Justus sah Campbell an. »Nach allem, was Sie uns über Ihren Vater erzählt haben, könnte das durchaus passen. Diese vier Tugenden hielt man in der Antike für die wichtigsten Eigenschaften eines vollkommenen Menschen. Wäre es nicht möglich, dass die Aufgabe, die Ihnen Ihr Vater gestellt hat, damit etwas zu tun hat? Zumal Sie auch Ihren Kunstverstand unter Beweis stellen mussten, um all das herauszufinden?«
Campbell antwortete nicht gleich. Er fixierte noch einmal eingehend das Bild und begann dann, langsam auf und ab zu gehen, grübelnd, voller Gedanken. Erst nach einer Weile blieb er wieder stehen.

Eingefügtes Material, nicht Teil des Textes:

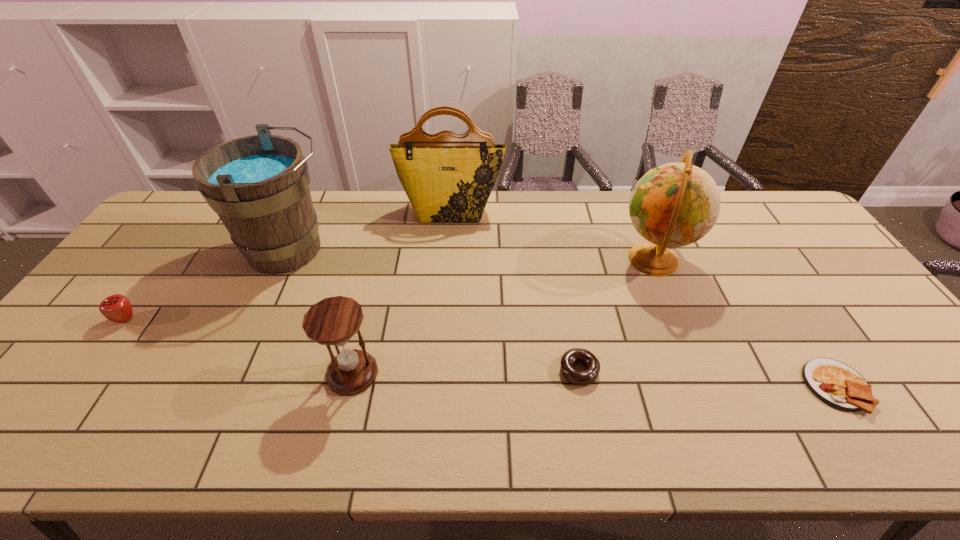
At what (x,y) coordinates should I click in order to perform the action: click on free space located 0.380m on the front-facing side of the tote bag. Please return your answer as a coordinate pair (x, y). The width and height of the screenshot is (960, 540). Looking at the image, I should click on (444, 309).

This screenshot has width=960, height=540. In order to click on free spot located 0.320m on the left of the globe in this screenshot , I will do `click(510, 260)`.

At what (x,y) coordinates should I click in order to perform the action: click on free location located with a handle on the side of the wine bucket. Please return your answer as a coordinate pair (x, y). This screenshot has height=540, width=960. Looking at the image, I should click on (393, 250).

Where is `vacant space located on the back of the hourglass`? vacant space located on the back of the hourglass is located at coordinates (373, 284).

Find the location of a particular element. This screenshot has height=540, width=960. free space located on the back of the leftmost object is located at coordinates (180, 246).

Find the location of a particular element. The width and height of the screenshot is (960, 540). free space located on the right of the second shortest object is located at coordinates (681, 370).

The image size is (960, 540). I want to click on free region located on the right of the rightmost object, so click(x=926, y=387).

This screenshot has width=960, height=540. In order to click on tote bag at the far edge in this screenshot , I will do `click(448, 178)`.

You are a GUI agent. You are given a task and a screenshot of the screen. Output one action in this format:
    pyautogui.click(x=<x>, y=<y>)
    Task: Click on the globe located at the far edge
    This screenshot has width=960, height=540.
    Given the screenshot: What is the action you would take?
    pyautogui.click(x=673, y=205)

I want to click on wine bucket at the far edge, so click(x=258, y=185).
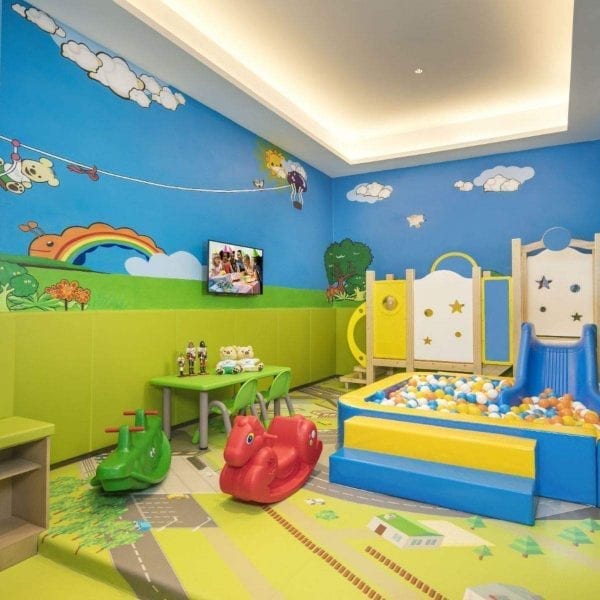
Where is `blue wall`? This screenshot has width=600, height=600. blue wall is located at coordinates (516, 224).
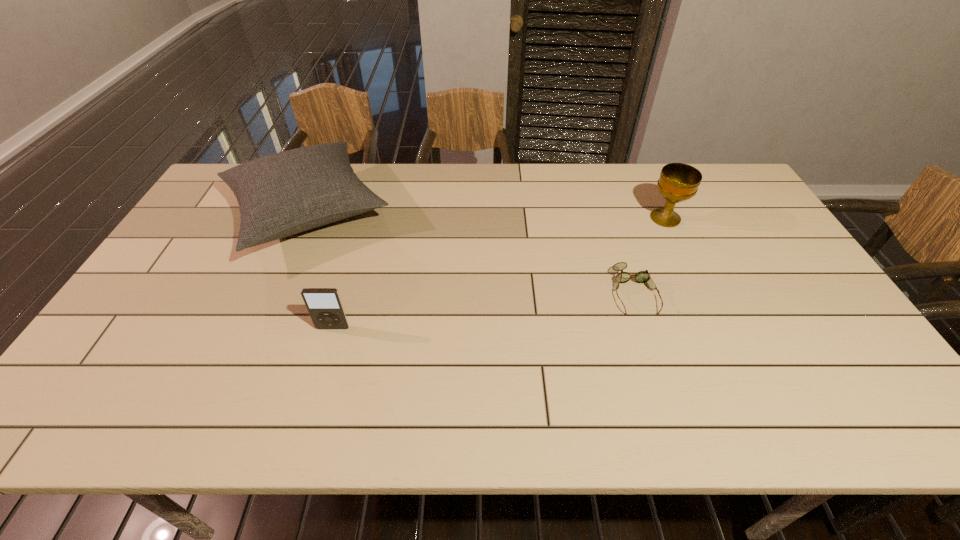
At what (x,y) coordinates should I click in order to perform the action: click on vacant space that is in between the cushion and the third tallest object. Please return your answer as a coordinate pair (x, y). This screenshot has height=540, width=960. Looking at the image, I should click on (320, 270).

I want to click on vacant space in between the nearest object and the spectacles, so click(484, 310).

Find the location of a particular element. This screenshot has width=960, height=540. vacant point located between the second shortest object and the rightmost object is located at coordinates (499, 273).

Locate an element on the screen. Image resolution: width=960 pixels, height=540 pixels. vacant area between the iPod and the rightmost object is located at coordinates (499, 273).

Image resolution: width=960 pixels, height=540 pixels. Identify the location of vacant point located between the cushion and the rightmost object. click(x=487, y=215).

Where is `empty space between the spectacles and the rightmost object`? This screenshot has height=540, width=960. empty space between the spectacles and the rightmost object is located at coordinates (650, 255).

I want to click on the second closest object relative to the nearest object, so [644, 277].

Image resolution: width=960 pixels, height=540 pixels. I want to click on object that is the third closest to the spectacles, so click(x=325, y=307).

Where is `free region that satisfies the following two spatial constraints: 1. on the front side of the cushion; 2. on the left side of the chalice`? free region that satisfies the following two spatial constraints: 1. on the front side of the cushion; 2. on the left side of the chalice is located at coordinates (304, 219).

What are the coordinates of `vacant point that satisfies the following two spatial constraints: 1. on the front side of the chalice; 2. on the left side of the cushion` in the screenshot? It's located at (304, 219).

»Du hast recht, es könnte ihm durchaus ähnlich sehen. Meine Zweifel, die ich schon einmal geäußert habe, bleiben zwar bestehen, aber grundsätzlich: ja, darauf legte mein Vater Wert. Diese Tugenden zeichneten für ihn einen wahren Menschen aus. Nur: Was genau wollte er von mir? Was soll ich jetzt tun?«
»Tapfer sein«, Bob deutete auf eine Gestalt nach der anderen, »gerecht, weise und maßvoll.«
»Toll«, meinte Peter. »Und wie ist man tapfer und so weiter? Und was hat das mit dem Schatz zu tun?«
Bob zuckte mit den Schultern. »Das weiß ich auch nicht.«
Justus winkte beschwichtigend ab. »Mal angenommen, Sie müssen wirklich diese Tugenden an den Tag legen«, sagte er zu Campbell, »und mal angenommen, die Reihenfolge der Personifikationen muss eingehalten werden. Fällt Ihnen dann irgendetwas zu Tapferkeit ein? Wissen Sie, was Ihr Vater damit gemeint haben könnte.«
Campbell zog die Mundwinkel herab. »Tapferkeit … Wie kann man tapfer sein, Mut beweisen? Keine Ahnung.«
»Gibt es da vielleicht irgendetwas, wovor Sie immer Angst hatten?«, überlegte Peter. »Etwas, von dem Ihr Vater wusste? Und jetzt will er womöglich, dass Sie sich dieser Angst stellen?«
»Gute Idee, Zweiter«, pflichtete ihm Justus bei.
»Angst, Angst …« Campbell schloss die Augen. »Ich wüsste wirklich nicht, wovor ich Angst hätte. Natürlich fürchte ich mich wie jeder vor Krankheit und Tod, aber Angst. Da gibt es n–« Urplötzlich brach er ab und riss die Augen auf. »Der Brunnen!«, stieß er aus.